I completed this book yesterday so I figured I would give a review to people who like to read books about the Middle East and Palestine in particular. It takes two prominent authors Ilan Pappe (author of A History of Modern Palestine, the Ethnic Cleansing of Palestine, etc) and Noam Chomsky (Hegemony or Survival, Manufacturing Consent, etc) to supposedly discuss the history and political situation of Gaza. I put supposedly because it seems the book is overall more about Palestine, US/Israeli policy, and possible ways to pressure the US and Israel than about Gaza itself. Two of the eight chapters deal specifically with Gaza, mostly from 2004-present day. One chapter deals with the issue of a one state solution, another with US involvement in the Palestine question, one referring to the place of the Nakbah in Israeli history, Middle East peace plan, a conversation with the two authors about various subjects, and an overall scene of the area through Chomsky’s eyes.
Now at this point I must be honest, when it comes to Noam Chomsky, I treat him like Wall Street Journal readers treat a Milton Friedman. They may agree with his overall points perhaps 80-85% of the time, but the language he uses is just so repetitive and colloquial based that you would never want to cite him in any research. Noam Chomsky is not a political scientist or a historian, he is a Linguistics professor and innovator. So although his research may be amazing, his words (the first time you read them) shocking and charged, one would be hard pressed to see the man cited by anyone involving the Palestine question. As I know of he only has one book other than this one specifically about the Palestine issue entitled “The Fateful Triangle” from 1983, and a few articles here and there.
Now Ilan Pappe is another issue for he has been writing about the Palestine issue, almost exclusively from the mid 80s onwards. He is the author of around 10 books on the subject and is currently writing or putting out almost 8 more. He has written about the role of the British in 1948, the origins of the conflict, a history of the Husayni family, and about the Ethnic Cleansing of Palestine in 1948. Sometimes like any author he comes off rather colloquial but nowhere to the extreme of a Chomsky.
As a person who has read every Pappe book and perhaps 27 or 28 Chomsky books it seems Pappe wanted to do more “Chomsky-speak” than his usual self. Usually in a Pappe book you see hundreds of citations with wide-ranging references and even to my disdain usual a good amount of his own. This book is more dialogue based, which the majority of Chomsky book are, which means less research and more recollection are the basis. This kind of book is full of repetition and not a lot of facts (if one is used to the subject) but can be a nice break from denser reads on Palestine.
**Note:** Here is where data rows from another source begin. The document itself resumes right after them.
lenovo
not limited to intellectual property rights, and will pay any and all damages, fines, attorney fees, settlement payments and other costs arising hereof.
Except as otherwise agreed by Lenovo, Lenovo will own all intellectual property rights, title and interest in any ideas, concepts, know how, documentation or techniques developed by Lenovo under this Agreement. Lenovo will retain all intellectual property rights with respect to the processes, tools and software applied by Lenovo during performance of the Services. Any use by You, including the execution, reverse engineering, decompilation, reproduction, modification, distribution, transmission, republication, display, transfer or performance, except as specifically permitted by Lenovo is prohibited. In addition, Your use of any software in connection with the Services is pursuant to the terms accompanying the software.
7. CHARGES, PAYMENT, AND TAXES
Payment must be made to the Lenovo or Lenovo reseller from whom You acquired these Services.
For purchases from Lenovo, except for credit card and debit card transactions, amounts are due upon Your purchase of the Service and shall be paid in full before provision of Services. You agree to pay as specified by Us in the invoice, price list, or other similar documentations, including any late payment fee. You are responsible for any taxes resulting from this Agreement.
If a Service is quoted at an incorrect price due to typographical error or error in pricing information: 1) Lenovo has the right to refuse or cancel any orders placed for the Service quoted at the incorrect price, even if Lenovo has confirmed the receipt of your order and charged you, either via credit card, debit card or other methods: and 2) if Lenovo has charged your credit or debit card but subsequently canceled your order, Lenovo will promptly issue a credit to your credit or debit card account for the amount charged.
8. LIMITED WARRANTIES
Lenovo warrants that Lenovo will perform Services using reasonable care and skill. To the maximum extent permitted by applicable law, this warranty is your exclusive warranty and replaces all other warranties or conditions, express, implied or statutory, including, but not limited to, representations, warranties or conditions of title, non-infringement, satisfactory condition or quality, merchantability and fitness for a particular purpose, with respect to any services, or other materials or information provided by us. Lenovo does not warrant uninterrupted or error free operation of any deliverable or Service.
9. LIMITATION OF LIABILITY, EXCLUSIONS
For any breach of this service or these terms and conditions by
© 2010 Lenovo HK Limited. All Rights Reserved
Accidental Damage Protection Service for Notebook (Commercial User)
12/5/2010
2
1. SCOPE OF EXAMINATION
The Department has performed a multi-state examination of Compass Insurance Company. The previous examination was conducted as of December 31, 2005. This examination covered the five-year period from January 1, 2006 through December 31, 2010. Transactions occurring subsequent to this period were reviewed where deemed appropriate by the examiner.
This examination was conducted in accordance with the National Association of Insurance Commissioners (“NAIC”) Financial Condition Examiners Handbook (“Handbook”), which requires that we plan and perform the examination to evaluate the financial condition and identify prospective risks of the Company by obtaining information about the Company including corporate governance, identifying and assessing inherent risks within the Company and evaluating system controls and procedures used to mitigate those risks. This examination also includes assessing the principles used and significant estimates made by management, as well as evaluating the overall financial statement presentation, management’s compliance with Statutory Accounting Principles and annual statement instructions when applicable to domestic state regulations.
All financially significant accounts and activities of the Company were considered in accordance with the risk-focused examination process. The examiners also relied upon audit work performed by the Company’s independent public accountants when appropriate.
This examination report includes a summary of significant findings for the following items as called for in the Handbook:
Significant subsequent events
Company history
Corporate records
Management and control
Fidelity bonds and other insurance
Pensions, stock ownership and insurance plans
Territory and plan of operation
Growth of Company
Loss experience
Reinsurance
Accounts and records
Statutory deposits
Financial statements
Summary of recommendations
I would not recommend this book to beginners or advanced readers on Palestine alike. For the beginner it will give the wrong impression on Palestine research and writing, in addition to assuming a decent basis in the subject. For advanced readers the book could be used as a break to ease the mind but will give little in terms of academic substance and should not be used for research in any way. I would recommend it to 4th year undergraduates in Middle East or 1st year Graduate students in Middle East who have a background, but not enough they could write over 100pgs on a subject.
Overall I would give the book a 6.5/10 because of my background, but I could see how others would rate it higher.